We in Tallahassee tend to be retro, but not always in the hippest way.

The 1st District Court of Appeals here has ruled that a 16-year-old murderer convicted in 2010 must be re-sentenced because of a 2012 U.S. Supreme Court case that found laws mandating juveniles be sentenced to life in prison without parole are cruel and unusual punishment. The case being reconsidered is that of a Jacksonville youth, which falls under the purview of the Tallahassee Appeals Court, but not all District courts in the state have found the S.C. decision to be retroactive. (Florida Grapples with what to do with underage killers.)

Some nasty spree shootings lately have prompted gun control debate, but we do not know what to do with the killers (the 16-year-old killed his target, Grady Williamson, 49, with a knife, after robbing him of $3.) Norway has dealt with their recent spree shooter -- Anders Breivik -- by cordoning off a wing of prison for him and hiring "friends" to [presumably] keep him sane during the length of his 21 year sentence.  Norway officials were adamant about not changing their gun laws in capitulation to his heinous action, however.
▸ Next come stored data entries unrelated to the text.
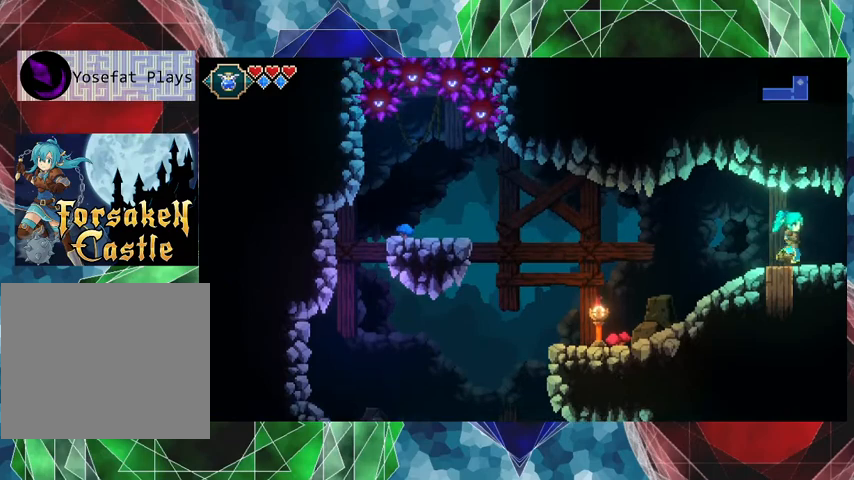
{"buttons": [], "left_stick": "right", "events": []}
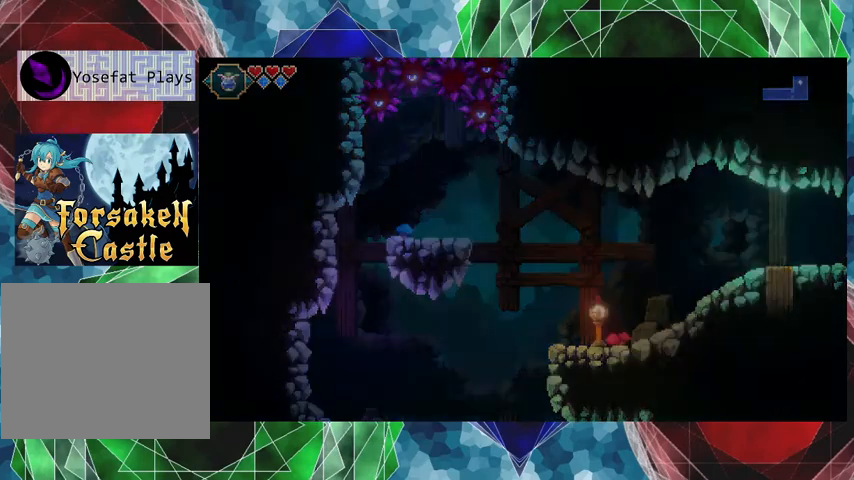
{"buttons": [], "left_stick": "center", "events": [[67, "left_stick", "center"]]}
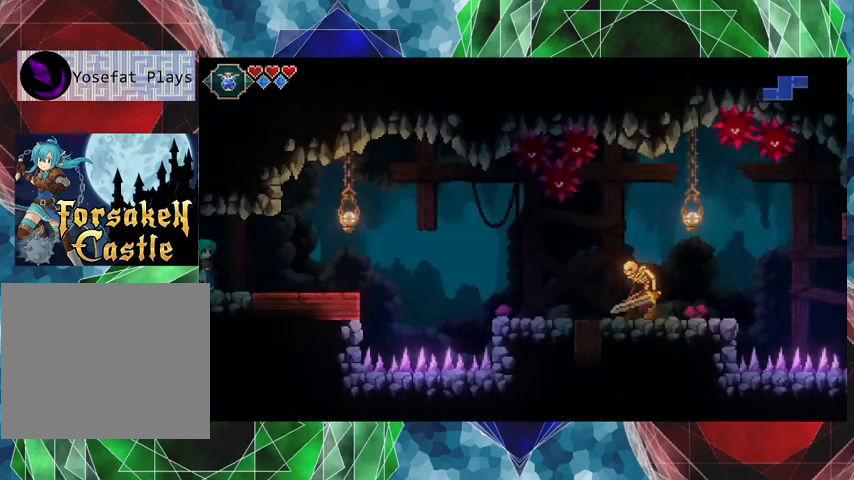
{"buttons": [], "left_stick": "right", "events": [[467, "left_stick", "right"]]}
In the United States, we let the weakest links among us determine the strictures for all, like the bad kid in class who earns detention for all. It is not sensible as not everyone talks out of turn, nor does everyone decide to kill.

In Florida, we may no longer sentence stone cold underage killers to life as this is viewed as "cruel and unusual punishment", and we are currently sans legal protocol for this cohort.  But no such civilized niceties hamstring our program of drone killings of American youths abroad.

Unlike actual killers here in the Gunshine State, the U.S. without compunction dropped a bomb on 16- year-old U.S. citizen Abdulrahman al-Awlaki, the son of Anwar al-Awlaki, former BBF of White House habitues. Another U.S. friendship, down the drain.  Another Arab de-friended in our own unique Chicago gangland-style killing. (Working with the Pentagon can be a literal career-killer these days.)

Al-Awlaki's son did not participate in any crime, yet he received a Presidentially-approved death penalty. So why is one 16-year-old American death o.k., while stateside 16-year-old actual murderers may not even receive a life sentence as that is deemed beyond the pale of civilized behavior?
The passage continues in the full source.